[Transcribed page contents]
....

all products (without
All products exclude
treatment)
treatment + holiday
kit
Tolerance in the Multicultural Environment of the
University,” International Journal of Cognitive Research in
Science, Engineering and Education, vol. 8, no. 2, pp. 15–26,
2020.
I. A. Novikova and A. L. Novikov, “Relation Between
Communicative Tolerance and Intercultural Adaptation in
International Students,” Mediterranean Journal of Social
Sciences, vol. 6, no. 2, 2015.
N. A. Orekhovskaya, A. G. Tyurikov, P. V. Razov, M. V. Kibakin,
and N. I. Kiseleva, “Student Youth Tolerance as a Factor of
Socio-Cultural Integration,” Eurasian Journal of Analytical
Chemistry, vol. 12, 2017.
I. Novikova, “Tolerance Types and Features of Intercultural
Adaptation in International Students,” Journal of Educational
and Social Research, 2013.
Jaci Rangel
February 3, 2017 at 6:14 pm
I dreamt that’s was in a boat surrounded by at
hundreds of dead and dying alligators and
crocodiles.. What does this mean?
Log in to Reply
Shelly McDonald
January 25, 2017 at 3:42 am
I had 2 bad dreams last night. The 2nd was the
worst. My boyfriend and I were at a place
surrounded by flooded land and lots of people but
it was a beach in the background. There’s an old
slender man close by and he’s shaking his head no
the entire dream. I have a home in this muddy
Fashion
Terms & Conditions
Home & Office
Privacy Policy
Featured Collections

....

**Exercise instructions**
Every record above should be output exactly.

**Output of the task**
all products (without
All products exclude
treatment)
treatment + holiday
kit
Tolerance in the Multicultural Environment of the
University,” International Journal of Cognitive Research in
Science, Engineering and Education, vol. 8, no. 2, pp. 15–26,
2020.
I. A. Novikova and A. L. Novikov, “Relation Between
Communicative Tolerance and Intercultural Adaptation in
International Students,” Mediterranean Journal of Social
Sciences, vol. 6, no. 2, 2015.
N. A. Orekhovskaya, A. G. Tyurikov, P. V. Razov, M. V. Kibakin,
and N. I. Kiseleva, “Student Youth Tolerance as a Factor of
Socio-Cultural Integration,” Eurasian Journal of Analytical
Chemistry, vol. 12, 2017.
I. Novikova, “Tolerance Types and Features of Intercultural
Adaptation in International Students,” Journal of Educational
and Social Research, 2013.
Jaci Rangel
February 3, 2017 at 6:14 pm
I dreamt that’s was in a boat surrounded by at
hundreds of dead and dying alligators and
crocodiles.. What does this mean?
Log in to Reply
Shelly McDonald
January 25, 2017 at 3:42 am
I had 2 bad dreams last night. The 2nd was the
worst. My boyfriend and I were at a place
surrounded by flooded land and lots of people but
it was a beach in the background. There’s an old
slender man close by and he’s shaking his head no
the entire dream. I have a home in this muddy
Fashion
Terms & Conditions
Home & Office
Privacy Policy
Featured Collections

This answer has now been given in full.